Le FAGACE, entre enjeux géopolitiques et impératifs économiques

Peu connu du grand public, le Fonds africain de garantie et de coopération économique (FAGACE) qui intervient dans quatorze (14) États membres d’Afrique de l’Ouest et du Centre[1],  joue pourtant un rôle clé dans l’architecture financière du continent. Derrière son apparente neutralité technique, le FAGACE participe, à sa manière, à la redéfinition des rapports de force économiques en Afrique.

Créé pour faciliter l’accès au financement dans les États membres, le Fonds africain de garantie et de coopération économique (FAGACE) est rarement au centre des débats publics. À la différence des  banques multilatérales de développement, il n’inaugure pas d’infrastructures et ne finance pas directement des projets emblématiques. Sa mission est plus discrète : garantir les crédits accordés par les banques, réduire le risque et rassurer les investisseurs. Pourtant, cette fonction technique confère au FAGACE un pouvoir réel, bien que peu visible, sur les trajectoires économiques nationales.

En intervenant comme garant, le FAGACE agit en amont des décisions de financement. Il influence indirectement les secteurs jugés « finançables », la nature des projets soutenus et les acteurs économiques qui accèdent au crédit. Ce rôle de filtre est central. Car garantir, c’est choisir. Et choisir, dans des économies où le crédit reste rare et coûteux, revient à orienter le développement.

La question essentielle devient alors : à qui profite réellement la garantie du FAGACE ? Officiellement, l’institution vise à soutenir les PME, les entreprises locales et les projets structurants d’envergure nationale ou régionale. Dans les faits, les mécanismes de garantie bénéficient souvent aux entreprises déjà suffisamment structurées pour répondre aux exigences bancaires. Les banques commerciales et de développement, principales partenaires du Fonds, y trouvent un instrument de sécurisation du risque, dans des environnements économiques jugés incertains. Le FAGACE contribue ainsi à fluidifier le marché du crédit, dans la perspective de transformer progressivement et en profondeur la structure des économies.

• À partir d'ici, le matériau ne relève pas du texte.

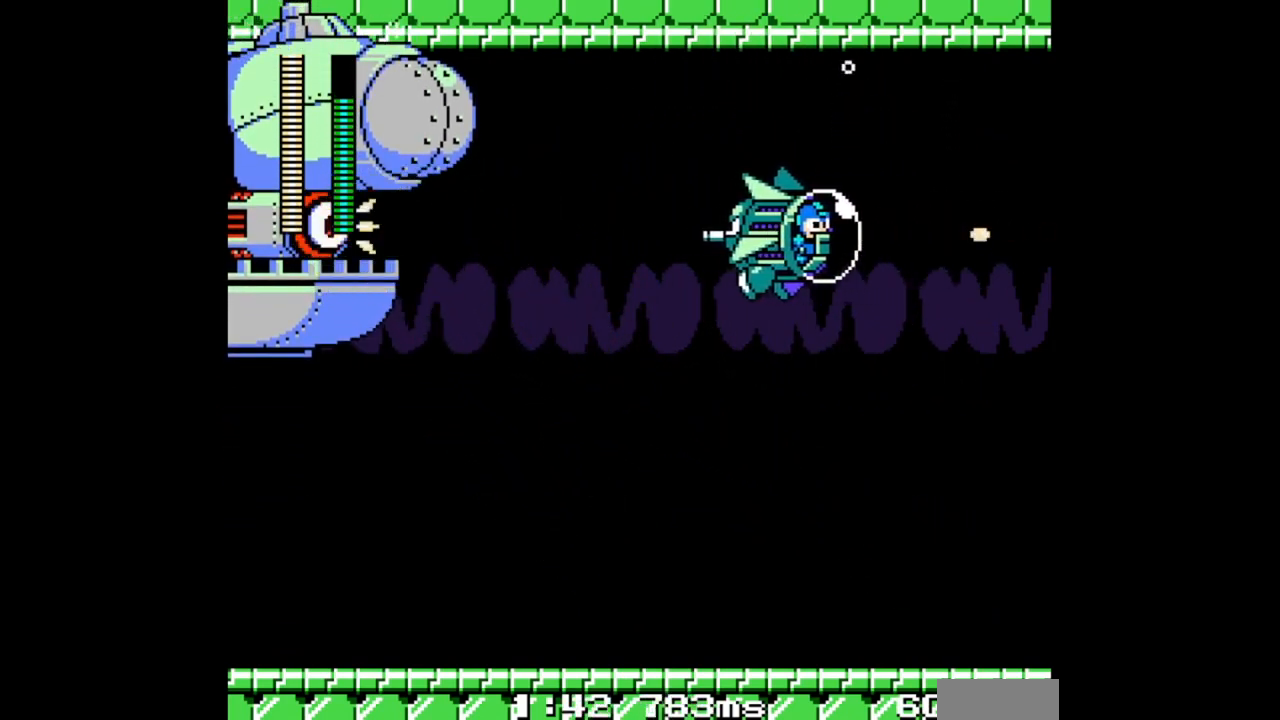
{"buttons": ["B", "DPAD_RIGHT"], "events": [[233, "DPAD_RIGHT", "down"], [333, "B", "down"]]}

Ce positionnement révèle une tension permanente entre mission de développement et logique de prudence financière. En effet, pour préserver sa crédibilité, sa notation et sa capacité d’intervention, le FAGACE adopte des critères rigoureux proches de ceux en vigueur sur les marchés financiers internationaux. Cette discipline est, certes, indispensable à sa survie institutionnelle, mais elle limite sa capacité à prendre des risques plus audacieux, notamment dans des secteurs innovants ou à forte utilité sociale, quand bien même ils seraient jugés peu rentables à court terme.

Dans un contexte africain marqué par la montée des discours souverainistes et la critique des dépendances financières vis-à-vis des pays du Nord, le FAGACE est parfois présenté comme un outil de souveraineté économique régionale. De fait, il repose sur un actionnariat majoritairement africain et s’inscrit dans une logique de coopération Sud-Sud. Toutefois, sa marge de manœuvre reste contrainte par les règles de la finance globale, auxquelles il ne peut se soustraire sans fragiliser son modèle.

La gouvernance du Fonds pose également question. Comme dans toute institution multilatérale, le poids des États membres est inégal, et les priorités nationales peuvent diverger. Derrière le langage technique des garanties et des ratios prudentiels, se jouent aussi des arbitrages politiques : quels pays, quels secteurs, quels modèles économiques soutenir ? Ces choix, rarement débattus publiquement, participent pourtant à la recomposition silencieuse des rapports de force économiques régionaux.

Face aux défis actuels — industrialisation, transition énergétique, emploi des jeunes, financement endogène, digitalisation, etc. — le FAGACE est à un tournant décisif de ses missions. Doit-il rester un stabilisateur prudent du système bancaire africain ou évoluer vers un rôle plus transformationnel, au risque d’une plus grande exposition aux aléas d’un environnement réputé particulièrement turbulent ? La réponse à cette question conditionnera sa place dans l’Afrique de demain.

En définitive, il apparaît nettement que le FAGACE n’est ni un simple outil technique, ni un acteur neutre. Il incarne les ambiguïtés du développement africain contemporain : la volonté d’autonomie, confrontée aux contraintes de la finance mondiale. C’est dans cette zone grise, entre prudence et ambition, que se joue son véritable rôle politique, en tant que vecteur et catalyseur privilégiés du progrès économique et social de ses pays membres.

[1] Bénin, Burkina Faso, Cameroun, Centrafrique, Congo-Brazzaville, Côte d’Ivoire, Guinée-Bissau, Mali, Mauritanie, Niger, Rwanda, Sénégal, Tchad, Togo.